Je l'entendis marcher sur les planches du parquet grinçant de l'étage et je le vis apparaître en haut des escaliers. Il descendit lentement les escaliers et il haussa les sourcils en voyant ma tenue.
- « Tu as quelque chose de prévu ? me demanda-t-il.
- Non. Je voulais juste être jolie.
- Tu n'as pas besoin de ça pour être jolie.
- C'est gentil. Il faut que je te dise quelque chose d'important.
- Quoi ?
- Ce matin, Kate était chez moi et j'ai annoncé à ma mère, mon beau-père et aussi à Kate que l'on était ensemble.
- Et ?
- Kate s'est emmêlée les pinceaux et j'ai soulevé le sujet de l'incendie. Robert est très curieux et il est un chasseur. Il va vouloir connaître cette histoire d'incendie et il est très à cheval sur le code.
- Et après ?
- Ma mère veut que tu viennes diner un soir dans la semaine.
- Pardon ?
- Ecoutes Derek, c'est la meilleure solution. Ma mère n'a rien contre toi et Robert non plus.

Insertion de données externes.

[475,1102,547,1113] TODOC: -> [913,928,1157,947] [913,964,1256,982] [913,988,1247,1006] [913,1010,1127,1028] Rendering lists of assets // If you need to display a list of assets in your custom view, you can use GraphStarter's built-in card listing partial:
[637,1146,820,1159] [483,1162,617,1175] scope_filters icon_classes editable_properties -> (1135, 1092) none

- Tu veux vraiment que j'aille m'enfermer pendant toute une soirée dans la même maison que toute une bande de chasseurs ? J'aime les risques, chérie mais là c'est du suicide.
- Derek, Kate est en train de se vendre toute seule, on y est presque. Si tu viens diner, ma mère va l'inviter et elle va vouloir refuser. Robert va vouloir fouiner et il trouve toujours. Quand il apprendra ce qu'elle a fait, il l'enverra en prison.
- Et pour l'Alpha ? Pendant que l'on sera entrain de diner tranquillement chez toi, il sera entrain de foutre le bordel quelque part.
- Refuse si tu veux Derek. Mais l'Alpha sera toujours là quand le diner sera finit. Tu ne veux juste pas te retrouver devant Kate.
- Et alors ?
- Et alors ? Tu passes ton temps à fuir les problèmes Derek ! Tu ne pourras pas fuir ma tante éternellement alors autant que tu l'affrontes maintenant.
- Non.
- Tu l'aimes toujours ou quoi ?
- Non bien sur que non. Mais elle a tué toute ma famille Aurela. Je ne suis juste pas sûr de pouvoir me contrôler face à elle.
- Je serais là moi.
- D'accord. J'accepte. Demain.
- Tu vois ce n'est pas si compliqué. »
Je m'approchais de lui et le pris dans mes bras. Il passa ses bras autour de ma taille et il me serra contre lui. Je lui embrassais le visage et je le sentis sourire contre la peau de mon cou.
- « Enfaite, chuchotais-je en souriant. Tu es encore un bébé qui a besoin d'être rassuré.
- Ne dis pas de bêtises. Je ne suis plus un bébé depuis longtemps.
- Avec toi, j'ai l'impression de dire des bêtises à longueur de temps. »
Il allait répondre quand Stiles déboula dans la maison. Quand il vit notre position, il se retourna et dit :
- « Désolé de vous déranger mais on a un problème.
- Quoi ?
- Ta tante a découvert pour Scott. »
Ça, c'était sacrément mauvais pour mon plan.